# Work to be completed:
Each record is to be printed exactly as given, down to the last mark.

[Saved entries]
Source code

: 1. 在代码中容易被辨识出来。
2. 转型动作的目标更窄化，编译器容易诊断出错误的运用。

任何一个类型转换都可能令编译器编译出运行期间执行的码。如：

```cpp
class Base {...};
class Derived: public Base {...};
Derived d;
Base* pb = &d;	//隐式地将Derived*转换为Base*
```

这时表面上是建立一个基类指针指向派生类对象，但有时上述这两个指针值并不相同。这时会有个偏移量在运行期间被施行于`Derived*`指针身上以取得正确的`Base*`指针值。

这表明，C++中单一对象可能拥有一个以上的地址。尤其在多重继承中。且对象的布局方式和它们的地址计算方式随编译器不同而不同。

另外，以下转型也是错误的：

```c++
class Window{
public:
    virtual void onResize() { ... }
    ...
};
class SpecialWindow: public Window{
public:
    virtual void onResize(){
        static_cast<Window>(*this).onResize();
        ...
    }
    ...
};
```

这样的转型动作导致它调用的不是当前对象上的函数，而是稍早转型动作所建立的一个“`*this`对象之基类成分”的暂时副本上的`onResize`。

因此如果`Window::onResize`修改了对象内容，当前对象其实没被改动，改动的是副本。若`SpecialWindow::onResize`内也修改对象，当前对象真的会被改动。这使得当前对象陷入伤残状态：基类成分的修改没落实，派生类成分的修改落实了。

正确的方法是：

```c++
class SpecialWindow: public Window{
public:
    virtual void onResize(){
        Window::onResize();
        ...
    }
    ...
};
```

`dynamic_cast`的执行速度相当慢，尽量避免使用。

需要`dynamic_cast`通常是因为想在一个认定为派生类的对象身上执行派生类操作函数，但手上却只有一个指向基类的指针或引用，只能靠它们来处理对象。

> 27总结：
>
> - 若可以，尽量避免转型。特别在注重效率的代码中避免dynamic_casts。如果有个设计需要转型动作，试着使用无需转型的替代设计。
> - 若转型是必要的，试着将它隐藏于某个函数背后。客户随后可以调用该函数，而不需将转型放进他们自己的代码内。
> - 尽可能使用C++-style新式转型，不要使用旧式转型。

# Written solution:
Source code

: 1. 在代码中容易被辨识出来。
2. 转型动作的目标更窄化，编译器容易诊断出错误的运用。

任何一个类型转换都可能令编译器编译出运行期间执行的码。如：

```cpp
class Base {...};
class Derived: public Base {...};
Derived d;
Base* pb = &d;	//隐式地将Derived*转换为Base*
```

这时表面上是建立一个基类指针指向派生类对象，但有时上述这两个指针值并不相同。这时会有个偏移量在运行期间被施行于`Derived*`指针身上以取得正确的`Base*`指针值。

这表明，C++中单一对象可能拥有一个以上的地址。尤其在多重继承中。且对象的布局方式和它们的地址计算方式随编译器不同而不同。

另外，以下转型也是错误的：

```c++
class Window{
public:
    virtual void onResize() { ... }
    ...
};
class SpecialWindow: public Window{
public:
    virtual void onResize(){
        static_cast<Window>(*this).onResize();
        ...
    }
    ...
};
```

这样的转型动作导致它调用的不是当前对象上的函数，而是稍早转型动作所建立的一个“`*this`对象之基类成分”的暂时副本上的`onResize`。

因此如果`Window::onResize`修改了对象内容，当前对象其实没被改动，改动的是副本。若`SpecialWindow::onResize`内也修改对象，当前对象真的会被改动。这使得当前对象陷入伤残状态：基类成分的修改没落实，派生类成分的修改落实了。

正确的方法是：

```c++
class SpecialWindow: public Window{
public:
    virtual void onResize(){
        Window::onResize();
        ...
    }
    ...
};
```

`dynamic_cast`的执行速度相当慢，尽量避免使用。

需要`dynamic_cast`通常是因为想在一个认定为派生类的对象身上执行派生类操作函数，但手上却只有一个指向基类的指针或引用，只能靠它们来处理对象。

> 27总结：
>
> - 若可以，尽量避免转型。特别在注重效率的代码中避免dynamic_casts。如果有个设计需要转型动作，试着使用无需转型的替代设计。
> - 若转型是必要的，试着将它隐藏于某个函数背后。客户随后可以调用该函数，而不需将转型放进他们自己的代码内。
> - 尽可能使用C++-style新式转型，不要使用旧式转型。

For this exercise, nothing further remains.